Text transcribed from the pages:

= = = = =

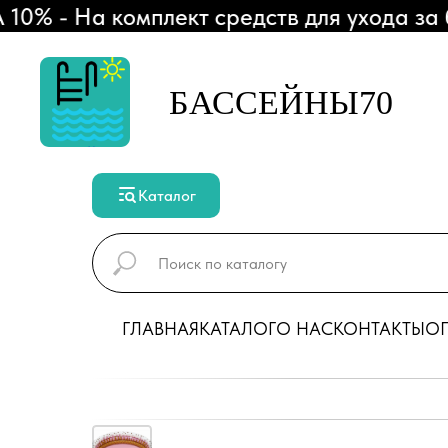
 - На комплект средств для ухода за б
БАССЕЙНЫ70
Каталог
ГЛАВНАЯ
КАТАЛОГ
О НАС
КОНТАКТЫ
ОП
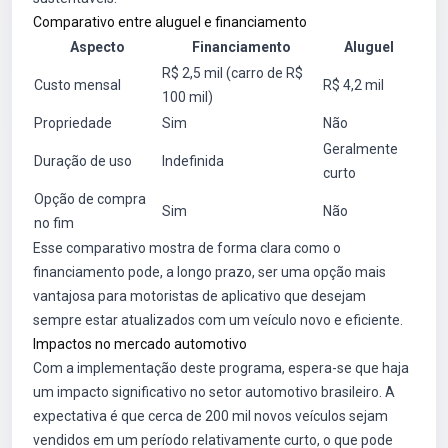
Comparativo entre aluguel e financiamento
Aspecto
Financiamento
Aluguel
R$ 2,5 mil (carro de R$
Custo mensal
R$ 4,2 mil
100 mil)
Propriedade
Sim
Não
Geralmente
Duração de uso
Indefinida
curto
Opção de compra
Sim
Não
no fim
Esse comparativo mostra de forma clara como o
financiamento pode, a longo prazo, ser uma opção mais
vantajosa para motoristas de aplicativo que desejam
sempre estar atualizados com um veículo novo e eficiente.
Impactos no mercado automotivo
Com a implementação deste programa, espera-se que haja
um impacto significativo no setor automotivo brasileiro. A
expectativa é que cerca de 200 mil novos veículos sejam
vendidos em um período relativamente curto, o que pode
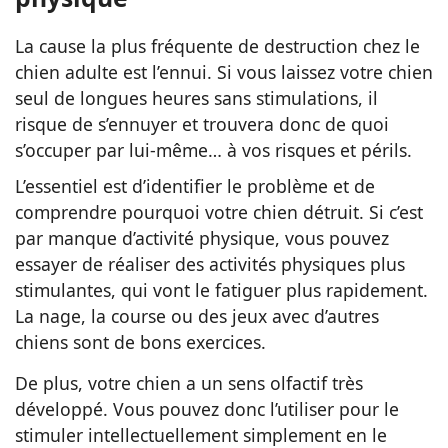
La cause la plus fréquente de destruction chez le
chien adulte est l’ennui. Si vous laissez votre chien
seul de longues heures sans stimulations, il
risque de s’ennuyer et trouvera donc de quoi
s’occuper par lui-même… à vos risques et périls.
L’essentiel est d’identifier le problème et de
comprendre pourquoi votre chien détruit. Si c’est
par manque d’activité physique, vous pouvez
essayer de réaliser des activités physiques plus
stimulantes, qui vont le fatiguer plus rapidement.
La nage, la course ou des jeux avec d’autres
chiens sont de bons exercices.
De plus, votre chien a un sens olfactif très
développé. Vous pouvez donc l’utiliser pour le
stimuler intellectuellement simplement en le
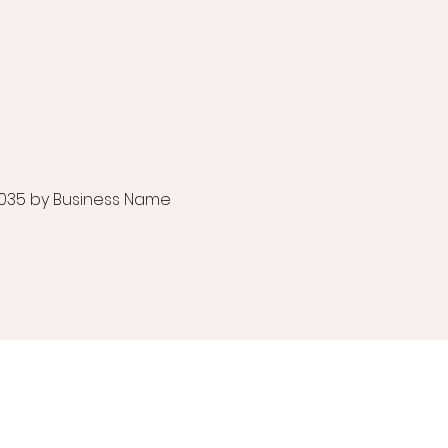
035 by Business Name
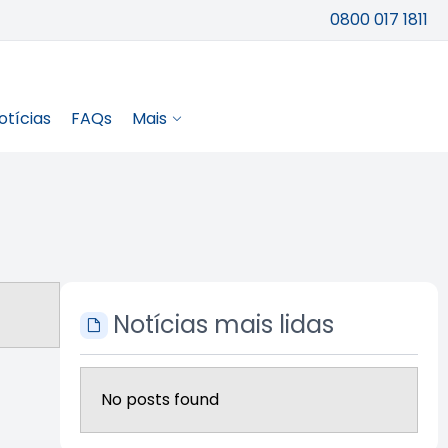
0800 017 1811
otícias
FAQs
Mais
Notícias mais lidas
No posts found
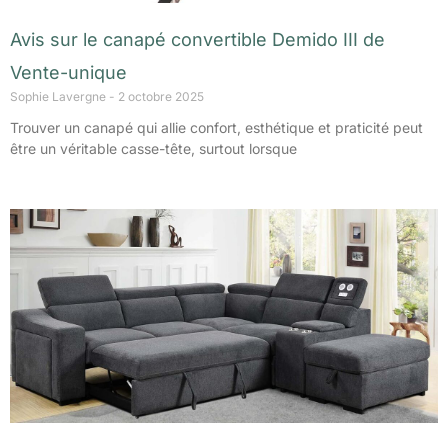
Avis sur le canapé convertible Demido III de
Vente-unique
Sophie Lavergne
2 octobre 2025
Trouver un canapé qui allie confort, esthétique et praticité peut
être un véritable casse-tête, surtout lorsque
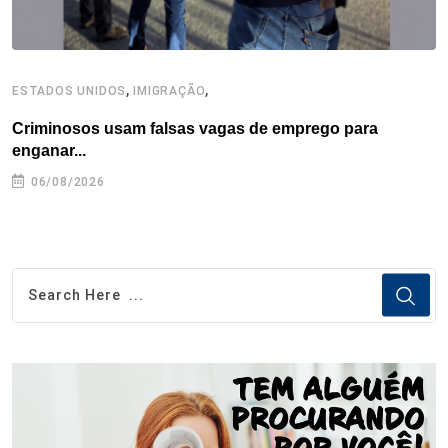
,
,
ESTADOS UNIDOS
IMIGRAÇÃO
B
Criminosos usam falsas vagas de emprego para
E
enganar...
e
06/08/2026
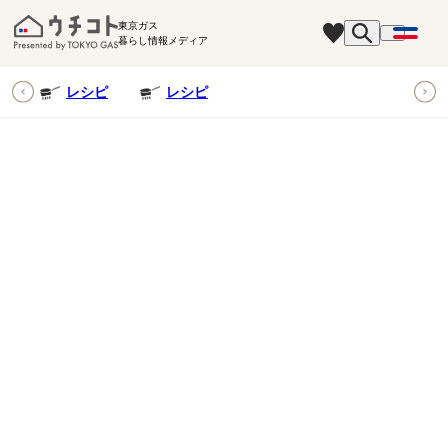
東京ガス
暮らし情報メディア
ピ
レシピ
レシピ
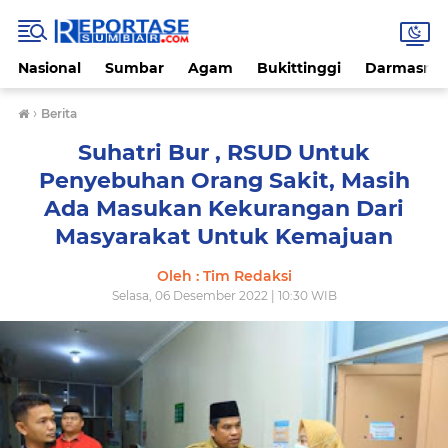
Nasional
Sumbar
Agam
Bukittinggi
Darmasray
›
Berita
Suhatri Bur , RSUD Untuk
Penyebuhan Orang Sakit, Masih
Ada Masukan Kekurangan Dari
Masyarakat Untuk Kemajuan
Oleh : Tim Redaksi
Selasa, 06 Desember 2022 | 10:30 WIB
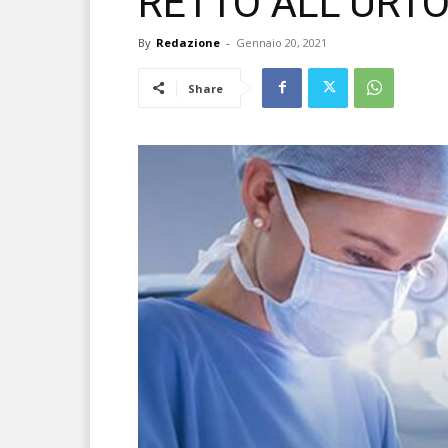
RETTO ALL’URT
By
Redazione
-
Gennaio 20, 2021
Share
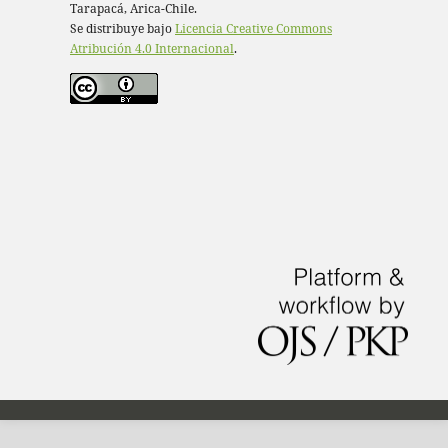
Tarapacá, Arica-Chile.
Se distribuye bajo
Licencia Creative Commons
Atribución 4.0 Internacional
.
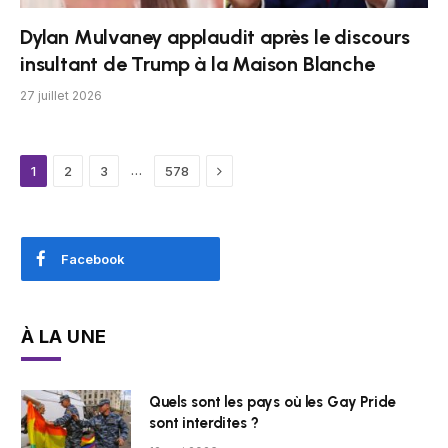
Dylan Mulvaney applaudit après le discours
insultant de Trump à la Maison Blanche
27 juillet 2026
Next
…
1
2
3
578
Facebook
À LA UNE
Quels sont les pays où les Gay Pride
sont interdites ?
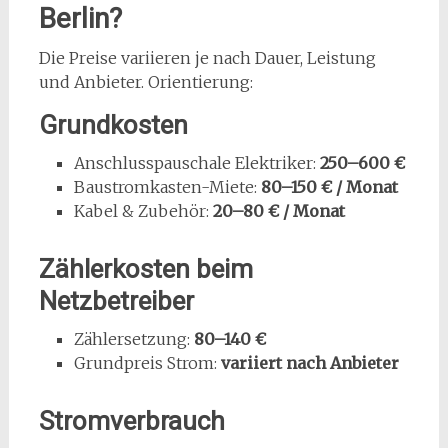
Berlin?
Die Preise variieren je nach Dauer, Leistung
und Anbieter. Orientierung:
Grundkosten
Anschlusspauschale Elektriker:
250–600 €
Baustromkasten-Miete:
80–150 € / Monat
Kabel & Zubehör:
20–80 € / Monat
Zählerkosten beim
Netzbetreiber
Zählersetzung:
80–140 €
Grundpreis Strom:
variiert nach Anbieter
Stromverbrauch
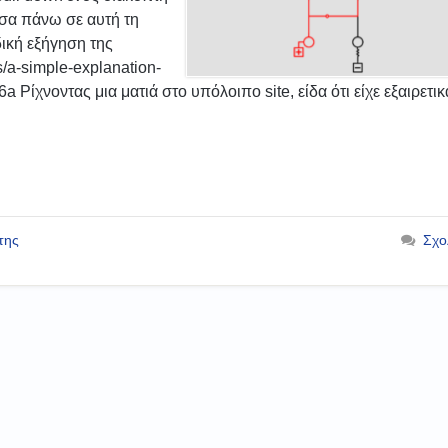
πεσα πάνω σε αυτή τη
δική εξήγηση της
/a-simple-explanation-
a Ρίχνοντας μια ματιά στο υπόλοιπο site, είδα ότι είχε εξαιρετικ
της
Σχο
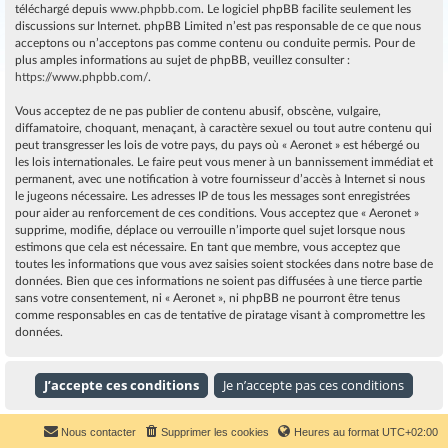
téléchargé depuis
www.phpbb.com
. Le logiciel phpBB facilite seulement les
discussions sur Internet. phpBB Limited n’est pas responsable de ce que nous
acceptons ou n’acceptons pas comme contenu ou conduite permis. Pour de
plus amples informations au sujet de phpBB, veuillez consulter :
https://www.phpbb.com/
.
Vous acceptez de ne pas publier de contenu abusif, obscène, vulgaire,
diffamatoire, choquant, menaçant, à caractère sexuel ou tout autre contenu qui
peut transgresser les lois de votre pays, du pays où « Aeronet » est hébergé ou
les lois internationales. Le faire peut vous mener à un bannissement immédiat et
permanent, avec une notification à votre fournisseur d’accès à Internet si nous
le jugeons nécessaire. Les adresses IP de tous les messages sont enregistrées
pour aider au renforcement de ces conditions. Vous acceptez que « Aeronet »
supprime, modifie, déplace ou verrouille n’importe quel sujet lorsque nous
estimons que cela est nécessaire. En tant que membre, vous acceptez que
toutes les informations que vous avez saisies soient stockées dans notre base de
données. Bien que ces informations ne soient pas diffusées à une tierce partie
sans votre consentement, ni « Aeronet », ni phpBB ne pourront être tenus
comme responsables en cas de tentative de piratage visant à compromettre les
données.
Nous contacter
Supprimer les cookies
Heures au format
UTC+02:00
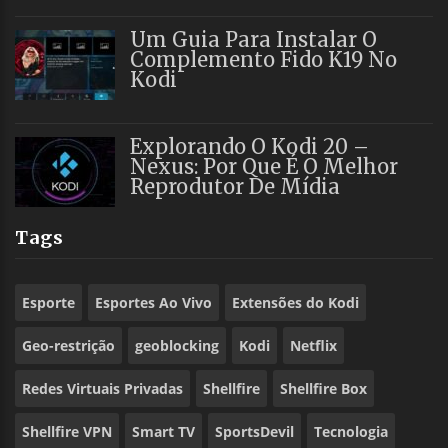
Um Guia Para Instalar O
Complemento Fido K19 No
Kodi
Explorando O Kodi 20 –
Nexus: Por Que É O Melhor
Reprodutor De Mídia
Tags
Esporte
Esportes Ao Vivo
Extensões do Kodi
Geo-restrição
geoblocking
Kodi
Netflix
Redes Virtuais Privadas
Shellfire
Shellfire Box
Shellfire VPN
Smart TV
SportsDevil
Tecnologia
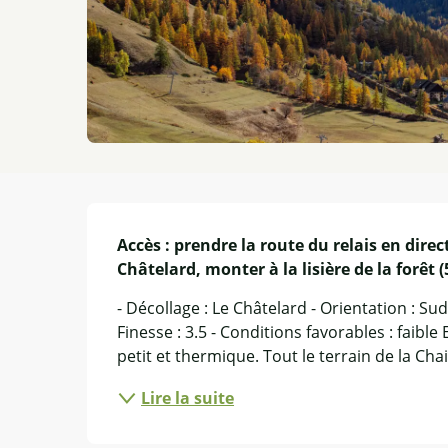
Description
Accès : prendre la route du relais en direc
Châtelard, monter à la lisière de la forêt 
- Décollage : Le Châtelard - Orientation : Sud-
Finesse : 3.5 - Conditions favorables : faible E
petit et thermique. Tout le terrain de la Chaill
Lire la suite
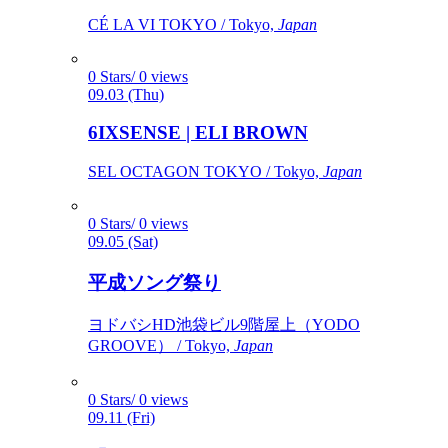
CÉ LA VI TOKYO / Tokyo,
Japan
0 Stars/ 0 views
09.03 (Thu)
6IXSENSE | ELI BROWN
SEL OCTAGON TOKYO / Tokyo,
Japan
0 Stars/ 0 views
09.05 (Sat)
平成ソング祭り
ヨドバシHD池袋ビル9階屋上（YODO
GROOVE） / Tokyo,
Japan
0 Stars/ 0 views
09.11 (Fri)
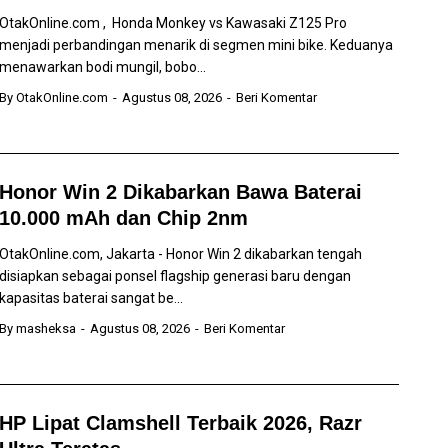
OtakOnline.com , Honda Monkey vs Kawasaki Z125 Pro
menjadi perbandingan menarik di segmen mini bike. Keduanya
menawarkan bodi mungil, bobo...
By
OtakOnline.com
Agustus 08, 2026
Beri Komentar
Honor Win 2 Dikabarkan Bawa Baterai
10.000 mAh dan Chip 2nm
OtakOnline.com, Jakarta - Honor Win 2 dikabarkan tengah
disiapkan sebagai ponsel flagship generasi baru dengan
kapasitas baterai sangat be...
By
masheksa
Agustus 08, 2026
Beri Komentar
HP Lipat Clamshell Terbaik 2026, Razr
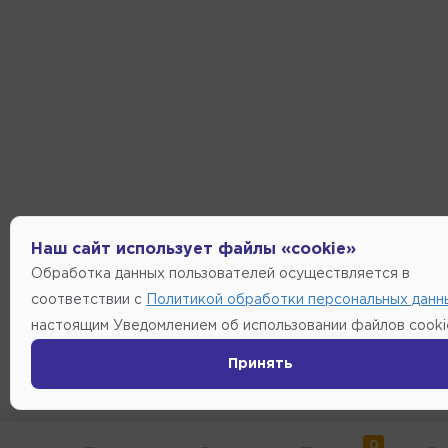
Наш сайт использует файлы «cookie»
Обработка данных пользователей осуществляется в
соответствии с
Политикой обработки персональных данн
настоящим Уведомлением об использовании файлов cooki
Принять
0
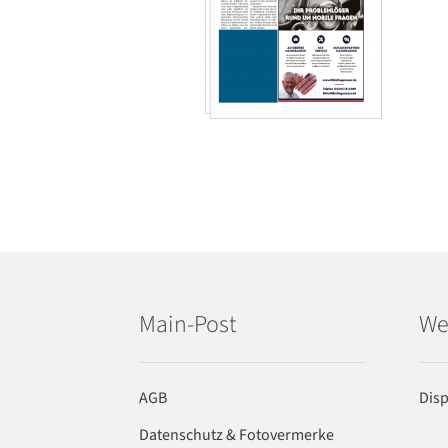
Main-Post
We
AGB
Dis
Datenschutz & Fotovermerke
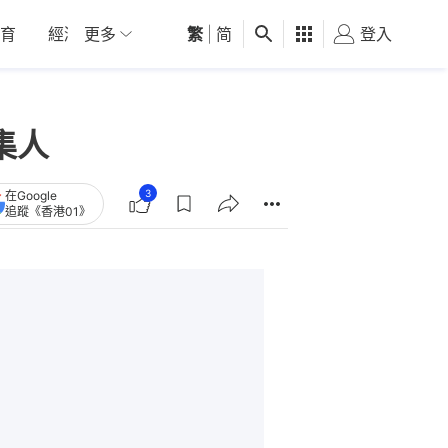
育
經濟
更多
01深圳
繁
觀點
|
简
健康
好食玩飛
登入
女
集人
3
在Google
追蹤《香港01》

= = = = =

#### [Exercise brief]
Turn every row above into a numbered list, skipping any blank lines. Leave the pictures out of your answer.

#### [Exercise solution]
1.  - На комплект средств для ухода за б
2. БАССЕЙНЫ70
3. Каталог
4. ГЛАВНАЯ
5. КАТАЛОГ
6. О НАС
7. КОНТАКТЫ
8. ОП
9. Comparativo entre aluguel e financiamento
10. Aspecto
11. Financiamento
12. Aluguel
13. R$ 2,5 mil (carro de R$
14. Custo mensal
15. R$ 4,2 mil
16. 100 mil)
17. Propriedade
18. Sim
19. Não
20. Geralmente
21. Duração de uso
22. Indefinida
23. curto
24. Opção de compra
25. Sim
26. Não
27. no fim
28. Esse comparativo mostra de forma clara como o
29. financiamento pode, a longo prazo, ser uma opção mais
30. vantajosa para motoristas de aplicativo que desejam
31. sempre estar atualizados com um veículo novo e eficiente.
32. Impactos no mercado automotivo
33. Com a implementação deste programa, espera-se que haja
34. um impacto significativo no setor automotivo brasileiro. A
35. expectativa é que cerca de 200 mil novos veículos sejam
36. vendidos em um período relativamente curto, o que pode
37. La cause la plus fréquente de destruction chez le
38. chien adulte est l’ennui. Si vous laissez votre chien
39. seul de longues heures sans stimulations, il
40. risque de s’ennuyer et trouvera donc de quoi
41. s’occuper par lui-même… à vos risques et périls.
42. L’essentiel est d’identifier le problème et de
43. comprendre pourquoi votre chien détruit. Si c’est
44. par manque d’activité physique, vous pouvez
45. essayer de réaliser des activités physiques plus
46. stimulantes, qui vont le fatiguer plus rapidement.
47. La nage, la course ou des jeux avec d’autres
48. chiens sont de bons exercices.
49. De plus, votre chien a un sens olfactif très
50. développé. Vous pouvez donc l’utiliser pour le
51. stimuler intellectuellement simplement en le
52. 035 by Business Name
53. 0800 017 1811
54. otícias
55. FAQs
56. Mais
57. Notícias mais lidas
58. No posts found
59. Avis sur le canapé convertible Demido III de
60. Vente-unique
61. Sophie Lavergne
62. 2 octobre 2025
63. Trouver un canapé qui allie confort, esthétique et praticité peut
64. être un véritable casse-tête, surtout lorsque
65. ,
66. ,
67. ESTADOS UNIDOS
68. IMIGRAÇÃO
69. B
70. Criminosos usam falsas vagas de emprego para
71. E
72. enganar...
73. e
74. 06/08/2026
75. 東京ガス
76. 暮らし情報メディア
77. ピ
78. レシピ
79. レシピ
80. Nasional
81. Sumbar
82. Agam
83. Bukittinggi
84. Darmasray
85. ›
86. Berita
87. Suhatri Bur , RSUD Untuk
88. Penyebuhan Orang Sakit, Masih
89. Ada Masukan Kekurangan Dari
90. Masyarakat Untuk Kemajuan
91. Oleh : Tim Redaksi
92. Selasa, 06 Desember 2022 | 10:30 WIB
93. RETTO ALL’URT
94. By
95. Redazione
96. -
97. Gennaio 20, 2021
98. Share
99. Tarapacá, Arica-Chile.
100. Se distribuye bajo
101. Licencia Creative Commons
102. Atribución 4.0 Internacional
103. .
104. Dylan Mulvaney applaudit après le discours
105. insultant de Trump à la Maison Blanche
106. 27 juillet 2026
107. Next
108. …
109. 1
110. 2
111. 3
112. 578
113. Facebook
114. À LA UNE
115. Quels sont les pays où les Gay Pride
116. sont interdites ?
117. Berlin?
118. Die Preise variieren je nach Dauer, Leistung
119. und Anbieter. Orientierung:
120. Grundkosten
121. Anschlusspauschale Elektriker:
122. 250–600 €
123. Baustromkasten-Miete:
124. 80–150 € / Monat
125. Kabel & Zubehör:
126. 20–80 € / Monat
127. Zählerkosten beim
128. Netzbetreiber
129. Zählersetzung:
130. 80–140 €
131. Grundpreis Strom:
132. variiert nach Anbieter
133. Stromverbrauch
134. πεσα πάνω σε αυτή τη
135. δική εξήγηση της
136. /a-simple-explanation-
137. a Ρίχνοντας μια ματιά στο υπόλοιπο site, είδα ότι είχε εξαιρετικ
138. της
139. Σχο
140. téléchargé depuis
141. www.phpbb.com
142. . Le logiciel phpBB facilite seulement les
143. discussions sur Internet. phpBB Limited n’est pas responsable de ce que nous
144. acceptons ou n’acceptons pas comme contenu ou conduite permis. Pour de
145. plus amples informations au sujet de phpBB, veuillez consulter :
146. https://www.phpbb.com/
147. .
148. Vous acceptez de ne pas publier de contenu abusif, obscène, vulgaire,
149. diffamatoire, choquant, menaçant, à caractère sexuel ou tout autre contenu qui
150. peut transgresser les lois de votre pays, du pays où « Aeronet » est hébergé ou
151. les lois internationales. Le faire peut vous mener à un bannissement immédiat et
152. permanent, avec une notification à votre fournisseur d’accès à Internet si nous
153. le jugeons nécessaire. Les adresses IP de tous les messages sont enregistrées
154. pour aider au renforcement de ces conditions. Vous acceptez que « Aeronet »
155. supprime, modifie, déplace ou verrouille n’importe quel sujet lorsque nous
156. estimons que cela est nécessaire. En tant que membre, vous acceptez que
157. toutes les informations que vous avez saisies soient stockées dans notre base de
158. données. Bien que ces informations ne soient pas diffusées à une tierce partie
159. sans votre consentement, ni « Aeronet », ni phpBB ne pourront être tenus
160. comme responsables en cas de tentative de piratage visant à compromettre les
161. données.
162. Nous contacter
163. Supprimer les cookies
164. Heures au format
165. UTC+02:00
166. Um Guia Para Instalar O
167. Complemento Fido K19 No
168. Kodi
169. Explorando O Kodi 20 –
170. Nexus: Por Que É O Melhor
171. Reprodutor De Mídia
172. Tags
173. Esporte
174. Esportes Ao Vivo
175. Extensões do Kodi
176. Geo-restrição
177. geoblocking
178. Kodi
179. Netflix
180. Redes Virtuais Privadas
181. Shellfire
182. Shellfire Box
183. Shellfire VPN
184. Smart TV
185. SportsDevil
186. Tecnologia
187. Description
188. Accès : prendre la route du relais en direc
189. Châtelard, monter à la lisière de la forêt 
190. - Décollage : Le Châtelard - Orientation : Sud-
191. Finesse : 3.5 - Conditions favorables : faible E
192. petit et thermique. Tout le terrain de la Chaill
193. Lire la suite
194. CÉ LA VI TOKYO / Tokyo,
195. Japan
196. 0 Stars/ 0 views
197. 09.03 (Thu)
198. 6IXSENSE | ELI BROWN
199. SEL OCTAGON TOKYO / Tokyo,
200. Japan
201. 0 Stars/ 0 views
202. 09.05 (Sat)
203. 平成ソング祭り
204. ヨドバシHD池袋ビル9階屋上（YODO
205. GROOVE） / Tokyo,
206. Japan
207. 0 Stars/ 0 views
208. 09.11 (Fri)
209. OtakOnline.com , Honda Monkey vs Kawasaki Z125 Pro
210. menjadi perbandingan menarik di segmen mini bike. Keduanya
211. menawarkan bodi mungil, bobo...
212. By
213. OtakOnline.com
214. Agustus 08, 2026
215. Beri Komentar
216. Honor Win 2 Dikabarkan Bawa Baterai
217. 10.000 mAh dan Chip 2nm
218. OtakOnline.com, Jakarta - Honor Win 2 dikabarkan tengah
219. disiapkan sebagai ponsel flagship generasi baru dengan
220. kapasitas baterai sangat be...
221. By
222. masheksa
223. Agustus 08, 2026
224. Beri Komentar
225. HP Lipat Clamshell Terbaik 2026, Razr
226. Наш сайт использует файлы «cookie»
227. Обработка данных пользователей осуществляется в
228. соответствии с
229. Политикой обработки персональных данн
230. настоящим Уведомлением об использовании файлов cooki
231. Принять
232. 0
233. Main-Post
234. We
235. AGB
236. Dis
237. Datenschutz & Fotovermerke
238. 育
239. 經濟
240. 更多
241. 01深圳
242. 繁
243. 觀點
244. |
245. 简
246. 健康
247. 好食玩飛
248. 登入
249. 女
250. 集人
251. 3
252. 在Google
253. 追蹤《香港01》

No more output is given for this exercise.